*How to complete this task*.
Answer these from the text on workplace culture, one line each:
(a) Who spoke the words "Make no little plans"?
(b) Which city could not reinvent itself when the auto industry took a dive?
(c) What does the text say great cultures are built on?

*** Opening Study text ***

4. Work hard, play hard
To obtain passion capital requires a
work ethic. It’s easy to do what you love. In the global economy we can measure
who has a superior work ethic, who is leading in productivity. Not many
industries these days thrive on a forty-hour work week. A culture where
everyone understands that long hours are sometimes required will work if this
sacrifice is recognized and rewarded.
5. Be ambitious
“Make no
little plans: they have no magic to stir men’s blood.” These words were uttered
by Daniel Burnham, the Chicago architect whose vision recreated the city after
the great fire of 1871. The result of his ambition is an extraordinary American
city that still has the magic to stir men’s blood. Ambition is sometimes seen
as a negative these days, but without it we would stagnate. You need a culture
that supports big steps and powerful beliefs. You can see these qualities in
cities that have transformed themselves. Cities are the most visible examples
of successful and failed cultures. Bilbao and Barcelona did so and became the
envy of the world and prime tourist destinations. Pittsburgh reinvented itself
when the steel industry withered. But Detroit wasn’t able to do the same when
the auto industry took a dive.
6. Celebrate differences
When choosing
students for a program, most universities consider more than just marks. If you
had a dozen straight-A students who were from the same socio-economic
background and the same geographical area, you might not get much in the way of
interesting debate or interaction. Great cultures are built on a diversity of
background, experience, and interests. These differences generate energy, which
is critical to any enterprise.

*** Closing Study text ***
*** Opening Entries provided ***

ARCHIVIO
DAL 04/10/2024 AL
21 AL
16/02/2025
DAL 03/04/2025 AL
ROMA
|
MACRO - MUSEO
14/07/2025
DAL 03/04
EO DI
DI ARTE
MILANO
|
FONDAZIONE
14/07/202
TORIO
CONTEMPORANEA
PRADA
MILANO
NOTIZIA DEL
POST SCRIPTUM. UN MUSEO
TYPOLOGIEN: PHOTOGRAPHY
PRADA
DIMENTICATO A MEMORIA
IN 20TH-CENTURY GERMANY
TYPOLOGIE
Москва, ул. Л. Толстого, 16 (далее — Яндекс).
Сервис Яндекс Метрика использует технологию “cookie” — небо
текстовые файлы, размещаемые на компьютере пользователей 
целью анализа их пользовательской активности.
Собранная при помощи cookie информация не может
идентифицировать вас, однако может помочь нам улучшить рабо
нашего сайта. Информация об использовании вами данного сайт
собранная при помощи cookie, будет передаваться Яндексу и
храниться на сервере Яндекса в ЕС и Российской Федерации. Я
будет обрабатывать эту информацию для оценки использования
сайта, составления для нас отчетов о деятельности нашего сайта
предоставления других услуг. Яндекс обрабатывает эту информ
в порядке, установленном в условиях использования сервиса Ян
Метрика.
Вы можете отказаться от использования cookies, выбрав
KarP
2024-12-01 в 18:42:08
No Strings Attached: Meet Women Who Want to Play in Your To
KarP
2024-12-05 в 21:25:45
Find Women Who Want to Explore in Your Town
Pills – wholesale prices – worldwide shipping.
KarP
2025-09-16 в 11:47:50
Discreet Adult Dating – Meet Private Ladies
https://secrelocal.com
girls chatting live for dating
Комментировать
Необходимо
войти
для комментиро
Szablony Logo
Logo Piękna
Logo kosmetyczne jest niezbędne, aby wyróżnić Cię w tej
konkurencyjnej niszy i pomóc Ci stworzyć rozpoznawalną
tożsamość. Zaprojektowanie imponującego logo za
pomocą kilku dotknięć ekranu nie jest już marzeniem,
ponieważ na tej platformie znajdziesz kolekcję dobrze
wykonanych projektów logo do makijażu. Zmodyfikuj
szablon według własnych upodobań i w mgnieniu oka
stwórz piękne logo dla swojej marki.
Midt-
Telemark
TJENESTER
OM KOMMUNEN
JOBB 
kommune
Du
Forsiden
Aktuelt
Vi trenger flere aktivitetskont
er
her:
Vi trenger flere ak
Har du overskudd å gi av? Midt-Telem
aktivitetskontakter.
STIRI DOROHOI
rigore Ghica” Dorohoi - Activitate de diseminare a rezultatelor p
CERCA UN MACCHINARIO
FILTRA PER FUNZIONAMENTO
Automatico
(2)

*** Closing Entries provided ***

*Response to this exercise*.
(a) Daniel Burnham, the Chicago architect who recreated the city after the great fire of 1871.
(b) Detroit.
(c) A diversity of background, experience, and interests.